Nano delivery systems hold great potential to overcome many of the present obstacles of drug delivery, of which carbon nanotubes (CNTs) have been proposed and actively explored as multipurpose innovative carriers for drug delivery and diagnostic applications. They are extremely versatile nanocarriers that can be included in numerous different fields because of their great material properties. They have many unique physical, mechanical and electronic properties. These distinct and exceptional properties have made it possible to exploit CNTs for numerous applications, such as sensors, probes, actuators, composites, nanoelectronics devices and drug delivery systems within biomedical applications. As a result, in a very short time, CNTs appear to have drawn the attention of nanotechnologists from both industry and academia.

In the last two decades, remarkable work has been done in the field of CNTs, including biomedical application. Functionalization of CNTs has opened new perspectives in the study of their biological properties.
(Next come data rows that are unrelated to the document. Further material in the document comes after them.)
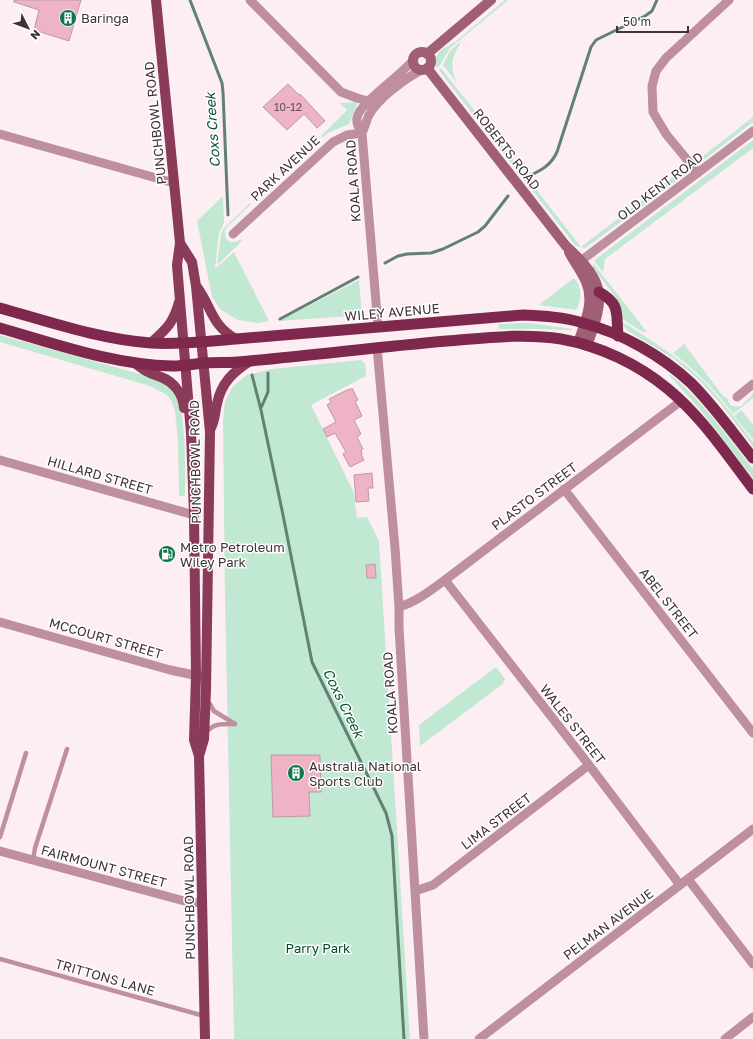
<svg xmlns="http://www.w3.org/2000/svg" width="753" height="1039" viewBox="0 0 753 1039" font-family="'Golos Text',sans-serif">
  <style>
    .green { fill: #c1e8d2 }
    .lines { fill: none; stroke-linecap: round; stroke-linejoin: round }
    .stream { stroke: #61826f; stroke-width: 3 }
    .building { fill: #eeb3c5; stroke: #bc9aa4 }
    .service { stroke: #be8f9e; stroke-width: 4.5 }
    .minor { stroke: #be8f9e; stroke-width: 9 }
    .secondary { stroke: #a05f75; stroke-width: 10 }
    .primary { stroke: #893b59; stroke-width: 10 }
    .trunk { stroke: #7e284d; stroke-width: 11 }
    .labels { text-anchor: middle; dominant-baseline: central; stroke-width: 3; stroke-linejoin: round; paint-order: stroke }
    .number-label { font-size: 11px; fill: #6c525a }
    .poi-label { font-size: 13px; fill: #403236; stroke: #fff; text-anchor: start }
    .street-label { font-size: 13px; fill: #403236; stroke: #fff }
    .park-label { font-size: 13px; fill: #014b2f; stroke: #fff }
    .water-label { font-size: 14px; font-style: italic; fill: #105437; stroke: #fff }
  </style>
  <rect width="100%" height="100%" fill="#fdeef3"/>
  <path class="green" d="M505 0H508L450 48 440 65 437 68 435 64V58L441 50 455 42Z
    M461 41C460 45 457 49 455 53 450 64 453 72 456 82L443 65 450 51Z
    M441 68 582 248 575 245 447 81 439 70Z
    M358 102 349 124 328 133 323 137 321 136 347 110 340 103Z
    M753 117V122L705 159 698 160Z
    M753 140V148L605 259 603 272 594 261 596 259Z
    M682 170H684L681 176 676 181 584 249 582 246Z
    M223 196 224 223 219 233 215 269 234 252 269 321 258 323 238 320 221 310 212 297 197 221Z
    M250 203 251 204 226 228C222 239 231 247 241 239L242 241 217 265 221 234 224 228Z
    M593 263 647 332 641 331 624 320 620 313 618 303 614 295 595 270 593 267Z
    M574 278C582 286 582 300 576 310L539 305Z
    M359 280 362 315 279 321Z
    M528 323 573 329 571 330 540 329H499L498 324Z
    M621 323 626 324C652 341 678 357 700 378 720 397 736 420 753 442V446L720 403 699 380 673 358 628 331Z
    M0 335 147 376C158 380 168 383 175 393 187 411 185 473 185 496H179L178 442 175 411 172 402 167 395 150 386 0 342Z
    M684 344 723 396 727 398C729 405 733 408 741 406L753 394V398L733 414C716 390 696 371 673 353Z
    M361 360 365 364 366 376 311 405 354 493 357 518 367 517 379 541 410 1039H234L225 597 223 420 225 402 233 386 247 375 272 369Z
    M670 374C703 401 727 436 753 469V478L702 412 669 375Z
    M741 410 753 425V439L734 416Z
    M496 667 505 679 503 682 504 683 420 746 419 725Z"/>
  <g class="lines">
    <path class="stream" d="M190 0 222 83 223 92 228 215
      M529 176C542 170 551 165 557 152L591 47 596 40 645 16 652 11 657 0
      M385 263 398 256 407 254 431 253 443 249 478 232 485 226 508 196
      M280 319 358 277
      M252 375 261 410 283 515 312 662 386 813 392 836 404 1039
      M261 408 268 392V373"/>
  </g>
  <path class="building" d="M14 0H81L69 41 34 30 39 10 14 2Z
    M288 84 299 95 300 94 325 121 317 128 304 114 287 130 263 107Z
    M352 388 358 400 355 401 362 416 354 420 361 434 357 437 363 449 361 450 362 454H361L364 460 350 467 343 454 346 452 335 433 327 437 323 429 336 422 327 405 331 402 329 399 349 389 350 390Z
    M372 473 373 488H368L369 501 356 502 354 475Z
    M375 564 376 578H367L366 565Z
    M271 755H320L321 792H309L310 816 273 817Z"/>
  <g class="lines">
    <path class="service" d="M208 701 214 711 235 724
      M206 733C213 723 222 724 233 724
      M0 837 26 753
      M33 860 35 848 67 749
      M0 959 204 1016"/>
    <path class="minor" d="M250 0 341 92 357 98 368 101
      M362 133C365 127 366 121 369 115 379 98 403 80 421 70
      M0 134 174 183
      M698 173 666 134 653 112 652 86 656 71 666 58 729 0
      M233 234 333 142 347 135 362 133
      M582 260 753 131
      M378 327 362 133C359 128 356 124 357 118 358 104 403 74 413 60
      M377 347 395 548 399 607V628L424 1039
      M737 397 753 384
      M0 460 194 515
      M564 489 753 733
      M445 580 589 765 680 885
      M399 607C416 602 430 591 445 580L681 401
      M0 622 170 670 203 677
      M0 851 188 902 202 903
      M688 879 753 964
      M415 891 433 885 589 765
      M479 1039 753 829
      M725 1039 753 1017"/>
    <path class="secondary" d="M413 61a9 9 0 1 1 18 0a9 9 0 1 1-18 0Z
      M427 54 491 0
      M427 68 566 246C607 283 605 297 587 346
      M569 252C574 262 582 272 586 282 595 302 584 324 578 343"/>
    <path class="primary" d="M156 0 180 243 177 265 191 433 194 515 196 676 194 740 199 756 205 1039
      M180 243 192 262 196 286 210 432 206 690 204 739 199 756
      M197 287C212 308 212 326 236 339
      M151 343C166 329 173 324 179 302
      M133 362C138 365 142 369 146 371 151 374 156 375 161 377 174 382 183 394 184 408
      M210 430C216 419 214 415 217 404 221 383 233 372 250 361"/>
    <path class="trunk" d="M599 292C621 304 616 314 618 336
      M0 308C50 322 99 339 151 343 179 345 208 341 236 339L523 315C543 316 564 317 583 323 622 333 662 356 691 383 714 406 733 433 753 458
      M0 328C56 344 114 365 172 366 183 366 194 364 205 363 216 362 227 363 238 362 308 356 377 347 447 341 485 338 523 333 561 339 600 346 638 364 668 389 702 417 727 455 753 489"/>
  </g>
  <defs>
    <g id="building-disc" transform="scale(0.9)"><circle r="9.5" fill="#0f754d" stroke="#fff"/><path d="M-4-6H4V6H1V3H-1V6H-4ZM-2.5-4.3h1.7v1.8h-1.7ZM.8-4.3h1.7v1.8H.8ZM-2.5-1h1.7V.8h-1.7ZM.8-1h1.7V.8H.8Z" fill="#fff"/></g>
    <g id="fuel-disc" transform="scale(0.9)"><circle r="9.5" fill="#0f754d" stroke="#fff"/><path d="M-5.5-6h7V0h2V4h1.3V-2.5L3-4.5l.8-.8L6-3V5H2.5V1h-1V6h-7ZM-4.2-4.7v3.2H.2V-4.7Z" fill="#fff"/></g>
  </defs>
  <g fill-rule="evenodd">
    <use href="#building-disc" x="68" y="18"/>
    <use href="#fuel-disc" x="167" y="554"/>
    <use href="#building-disc" x="296" y="773"/>
  </g>
  <g class="labels">
    <g class="number-label">
      <text x="288" y="106">10-12</text>
    </g>
    <g class="poi-label">
      <text x="81" y="18">Baringa</text>
      <text x="180" y="547">Metro Petroleum<tspan x="180" dy="15">Wiley Park</tspan></text>
      <text x="309" y="766">Australia National<tspan x="309" dy="15">Sports Club</tspan></text>
    </g>
    <g class="street-label">
      <text transform="translate(155 123) rotate(-96)">PUNCHBOWL ROAD</text>
      <text transform="translate(507 149) rotate(52)">ROBERTS ROAD</text>
      <text transform="translate(285 168) rotate(-43)">PARK AVENUE</text>
      <text transform="translate(353 181) rotate(-94)">KOALA ROAD</text>
      <text transform="translate(660 186) rotate(-37)">OLD KENT ROAD</text>
      <text transform="translate(392 312) rotate(-5)">WILEY AVENUE</text>
      <text transform="translate(195 462) rotate(-91)">PUNCHBOWL ROAD</text>
      <text transform="translate(100 475) rotate(16)">HILLARD STREET</text>
      <text transform="translate(534 496) rotate(-37)">PLASTO STREET</text>
      <text transform="translate(669 603) rotate(52)">ABEL STREET</text>
      <text transform="translate(106 638) rotate(16)">MCCOURT STREET</text>
      <text transform="translate(390 693) rotate(-94)">KOALA ROAD</text>
      <text transform="translate(573 724) rotate(52)">WALES STREET</text>
      <text transform="translate(496 821) rotate(-37)">LIMA STREET</text>
      <text transform="translate(104 866) rotate(15)">FAIRMOUNT STREET</text>
      <text transform="translate(189 898) rotate(-91)">PUNCHBOWL ROAD</text>
      <text transform="translate(608 924) rotate(-37)">PELMAN AVENUE</text>
      <text transform="translate(105 977) rotate(16)">TRITTONS LANE</text>
    </g>
    <g class="park-label">
      <text x="318" y="948">Parry Park</text>
    </g>
    <g class="water-label">
      <text transform="translate(212 130) rotate(-94)">Coxs Creek</text>
      <text transform="translate(344 703) rotate(64)">Coxs Creek</text>
    </g>
  </g>
  <g transform="translate(28 28) rotate(132)" stroke="#ffffff" stroke-width="3" paint-order="stroke">
  <path d="M0-3L7 15L0 10L-7 15Z" fill="#403236"/>
  <text y="-6" font-size="11" font-weight="bold" text-anchor="middle" fill="#403236">N</text>
  </g>
  <path d="M617 26v6h71v-6" fill="none" stroke="#403236" stroke-width="2"/>
  <text x="623" y="26" font-size="12" fill="#403236" stroke="#ffffff" stroke-width="3" paint-order="stroke">50 m</text>
</svg>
Attachment of an organic moiety to nanosized tubes has made possible their use in diagnostics for imaging as well as for targeting purposes, especially in cancer therapy and infectious disease treatment. Nanotube drug delivery holds future promise for high treatment efficacy combined with minimal side effects for cancer therapy with low drug doses. In addition, it is the most promising non-viral nanocarrier in human gene therapy and in nucleic acid, peptide, vaccine and protein delivery. As much work is under progress, it is expected that plenty of applications of CNTs will be explored in the near future.

Even though CNTs are playing a larger and most promising role in the field of nanomedicine, more research is required to guarantee safety in drug delivery. Toxicity studies are critical to establish the full in-vivo potential of CNTs for drug delivery before their actual application and marketing. Physiological, physicochemical and molecular processes need to be considered for understanding of clinical and pre-clinical toxicity of CNTs. As there have been conflicting results regarding toxicity, more comprehensive studies are required. Regardless of the knowledge gained in recent years in nanotoxicology, scientists still are not able to precisely anticipate the behaviour and biokinetics of CNTs. Cytotoxicity and genotoxicity are major concerns, and antigenicity remains poorly characterized and understood. Strict nano regulation is compulsory and needs amending to cover environmental, health, pharmaceutical and safety issues. The commercialization of CNTs requires clear-headed and thoughtful environmental, health and safety research and meaningful and open discussion of broader societal impacts of pharmaceutical and toxicological issues.

Declarations

Conflict of interest

The Author(s) declare(s) that they have no conflicts of interest to disclose.

Funding

This review received no specific grant from any funding agency in the public, commercial or not-for-profit sectors.